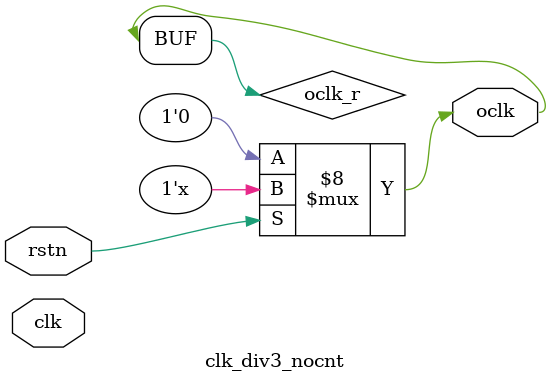
<source format=sv>
module clk_div3_nocnt(
    input clk,
    input rstn,
    output oclk
);

    reg [2:0] d_r;

    always @(clk or rstn) begin
        if (!rstn) begin
            d_r<= 3'b001;
        end
        else begin
            d_r[2] <= d_r[1];
            d_r[1] <= d_r[0];
            d_r[0] <= d_r[2];
        end
    end

    reg oclk_r;
    always @(clk or rstn) begin
        if(!rstn) begin
            oclk_r <= 0;
        end
        else begin
            oclk_r <= d_r[2] ? ~oclk_r : oclk_r;
        end
    end
    assign oclk = oclk_r;

endmodule//clk_div3_nocnt
</source>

════════════════════

Nothing but the exact text of the records should appear in your answer, with no pictures. Please write it out.

<source format=sv>
module clk_div3_nocnt(
    input clk,
    input rstn,
    output oclk
);

    reg [2:0] d_r;

    always @(clk or rstn) begin
        if (!rstn) begin
            d_r<= 3'b001;
        end
        else begin
            d_r[2] <= d_r[1];
            d_r[1] <= d_r[0];
            d_r[0] <= d_r[2];
        end
    end

    reg oclk_r;
    always @(clk or rstn) begin
        if(!rstn) begin
            oclk_r <= 0;
        end
        else begin
            oclk_r <= d_r[2] ? ~oclk_r : oclk_r;
        end
    end
    assign oclk = oclk_r;

endmodule//clk_div3_nocnt
</source>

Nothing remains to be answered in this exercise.